Exercise: Please copy every line with the string "middle" from the entries below.

(Collected data entries)
^^^^
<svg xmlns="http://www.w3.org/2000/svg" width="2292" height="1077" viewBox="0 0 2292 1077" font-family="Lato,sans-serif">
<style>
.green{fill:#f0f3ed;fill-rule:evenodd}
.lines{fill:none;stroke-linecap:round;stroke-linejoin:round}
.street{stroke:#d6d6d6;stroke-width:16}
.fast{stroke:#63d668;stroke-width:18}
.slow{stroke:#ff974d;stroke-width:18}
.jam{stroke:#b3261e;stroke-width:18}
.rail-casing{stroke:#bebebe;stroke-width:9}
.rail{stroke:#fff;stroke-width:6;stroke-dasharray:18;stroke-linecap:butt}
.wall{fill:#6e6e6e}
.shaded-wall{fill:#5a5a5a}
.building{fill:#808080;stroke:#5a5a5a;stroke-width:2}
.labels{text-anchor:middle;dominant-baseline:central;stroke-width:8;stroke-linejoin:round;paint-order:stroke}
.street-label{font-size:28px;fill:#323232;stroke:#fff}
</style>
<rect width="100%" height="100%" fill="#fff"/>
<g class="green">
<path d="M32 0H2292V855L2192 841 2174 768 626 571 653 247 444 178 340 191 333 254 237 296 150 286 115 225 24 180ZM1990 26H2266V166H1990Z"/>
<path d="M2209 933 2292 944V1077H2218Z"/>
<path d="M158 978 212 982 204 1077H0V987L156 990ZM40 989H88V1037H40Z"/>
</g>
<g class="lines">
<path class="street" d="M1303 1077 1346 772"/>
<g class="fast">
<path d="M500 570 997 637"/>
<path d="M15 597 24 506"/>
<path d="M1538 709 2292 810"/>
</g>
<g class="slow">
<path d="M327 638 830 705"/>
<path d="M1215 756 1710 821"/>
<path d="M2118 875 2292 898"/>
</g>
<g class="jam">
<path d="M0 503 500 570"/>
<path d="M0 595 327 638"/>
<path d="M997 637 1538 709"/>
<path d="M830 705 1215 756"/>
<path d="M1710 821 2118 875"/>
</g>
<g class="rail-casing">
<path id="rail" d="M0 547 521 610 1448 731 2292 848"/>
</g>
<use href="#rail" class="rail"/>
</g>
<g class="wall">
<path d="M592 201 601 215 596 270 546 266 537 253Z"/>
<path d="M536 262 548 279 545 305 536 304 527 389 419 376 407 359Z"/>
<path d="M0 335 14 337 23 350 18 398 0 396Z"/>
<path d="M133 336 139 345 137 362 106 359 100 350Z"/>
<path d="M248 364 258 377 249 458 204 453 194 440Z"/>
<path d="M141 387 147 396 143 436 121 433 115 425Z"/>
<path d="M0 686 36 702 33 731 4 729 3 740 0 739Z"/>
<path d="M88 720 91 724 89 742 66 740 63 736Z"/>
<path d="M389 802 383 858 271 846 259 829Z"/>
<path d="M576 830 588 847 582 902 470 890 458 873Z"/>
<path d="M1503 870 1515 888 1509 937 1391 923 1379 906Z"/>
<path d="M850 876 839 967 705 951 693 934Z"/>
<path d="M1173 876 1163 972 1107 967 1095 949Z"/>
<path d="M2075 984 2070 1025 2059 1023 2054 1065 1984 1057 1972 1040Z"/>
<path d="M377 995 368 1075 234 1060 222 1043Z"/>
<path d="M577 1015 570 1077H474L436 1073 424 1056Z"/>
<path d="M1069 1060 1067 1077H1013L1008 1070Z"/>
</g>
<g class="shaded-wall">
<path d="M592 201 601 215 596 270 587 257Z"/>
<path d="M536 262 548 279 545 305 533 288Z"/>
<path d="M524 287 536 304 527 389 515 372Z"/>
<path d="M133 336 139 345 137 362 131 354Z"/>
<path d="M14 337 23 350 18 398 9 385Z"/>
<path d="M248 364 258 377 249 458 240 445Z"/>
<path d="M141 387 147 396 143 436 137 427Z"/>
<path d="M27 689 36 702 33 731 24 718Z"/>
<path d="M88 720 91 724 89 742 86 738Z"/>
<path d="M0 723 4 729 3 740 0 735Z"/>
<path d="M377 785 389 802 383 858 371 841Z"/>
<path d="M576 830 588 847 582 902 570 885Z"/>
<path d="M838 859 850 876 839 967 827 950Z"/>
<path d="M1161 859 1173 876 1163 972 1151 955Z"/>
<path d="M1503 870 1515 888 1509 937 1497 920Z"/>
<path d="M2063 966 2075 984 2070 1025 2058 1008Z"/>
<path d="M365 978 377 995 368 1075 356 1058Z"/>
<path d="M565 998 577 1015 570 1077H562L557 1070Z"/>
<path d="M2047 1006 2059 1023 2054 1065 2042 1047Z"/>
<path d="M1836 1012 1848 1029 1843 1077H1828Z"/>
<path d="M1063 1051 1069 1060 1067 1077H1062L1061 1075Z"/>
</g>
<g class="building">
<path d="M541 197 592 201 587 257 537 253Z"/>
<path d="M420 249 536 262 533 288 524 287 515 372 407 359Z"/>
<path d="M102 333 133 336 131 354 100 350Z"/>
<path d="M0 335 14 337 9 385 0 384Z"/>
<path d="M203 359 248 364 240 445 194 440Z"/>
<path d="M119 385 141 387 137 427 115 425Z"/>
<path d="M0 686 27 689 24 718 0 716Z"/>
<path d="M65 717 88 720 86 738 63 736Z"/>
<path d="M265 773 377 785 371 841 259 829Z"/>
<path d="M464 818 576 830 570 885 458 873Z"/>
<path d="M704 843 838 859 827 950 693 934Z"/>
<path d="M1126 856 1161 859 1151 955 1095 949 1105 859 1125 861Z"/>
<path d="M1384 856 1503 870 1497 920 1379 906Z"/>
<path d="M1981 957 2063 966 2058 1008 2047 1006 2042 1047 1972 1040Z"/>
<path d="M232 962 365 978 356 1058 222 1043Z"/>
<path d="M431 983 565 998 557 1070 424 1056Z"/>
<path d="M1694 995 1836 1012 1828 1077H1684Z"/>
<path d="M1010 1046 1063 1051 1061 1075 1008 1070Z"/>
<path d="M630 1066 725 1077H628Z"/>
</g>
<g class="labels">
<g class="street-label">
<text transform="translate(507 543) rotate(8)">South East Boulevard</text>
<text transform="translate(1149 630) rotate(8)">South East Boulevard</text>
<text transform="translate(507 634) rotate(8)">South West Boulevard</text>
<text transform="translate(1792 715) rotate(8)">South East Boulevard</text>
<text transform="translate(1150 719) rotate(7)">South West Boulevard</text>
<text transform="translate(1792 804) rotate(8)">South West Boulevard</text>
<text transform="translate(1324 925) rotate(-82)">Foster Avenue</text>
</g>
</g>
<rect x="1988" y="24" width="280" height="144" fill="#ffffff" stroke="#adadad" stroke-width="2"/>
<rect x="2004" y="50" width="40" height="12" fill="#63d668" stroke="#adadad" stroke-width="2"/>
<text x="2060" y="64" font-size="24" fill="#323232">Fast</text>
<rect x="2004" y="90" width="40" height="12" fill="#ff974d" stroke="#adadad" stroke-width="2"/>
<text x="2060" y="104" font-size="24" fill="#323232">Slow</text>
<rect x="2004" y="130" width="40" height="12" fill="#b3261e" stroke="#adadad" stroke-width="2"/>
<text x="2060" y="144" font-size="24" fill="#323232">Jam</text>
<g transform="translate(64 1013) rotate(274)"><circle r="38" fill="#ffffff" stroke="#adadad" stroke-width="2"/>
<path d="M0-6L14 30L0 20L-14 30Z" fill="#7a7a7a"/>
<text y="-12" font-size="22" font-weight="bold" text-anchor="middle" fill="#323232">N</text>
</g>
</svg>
^^^^
Completed task:
.labels{text-anchor:middle;dominant-baseline:central;stroke-width:8;stroke-linejoin:round;paint-order:stroke}
<text y="-12" font-size="22" font-weight="bold" text-anchor="middle" fill="#323232">N</text>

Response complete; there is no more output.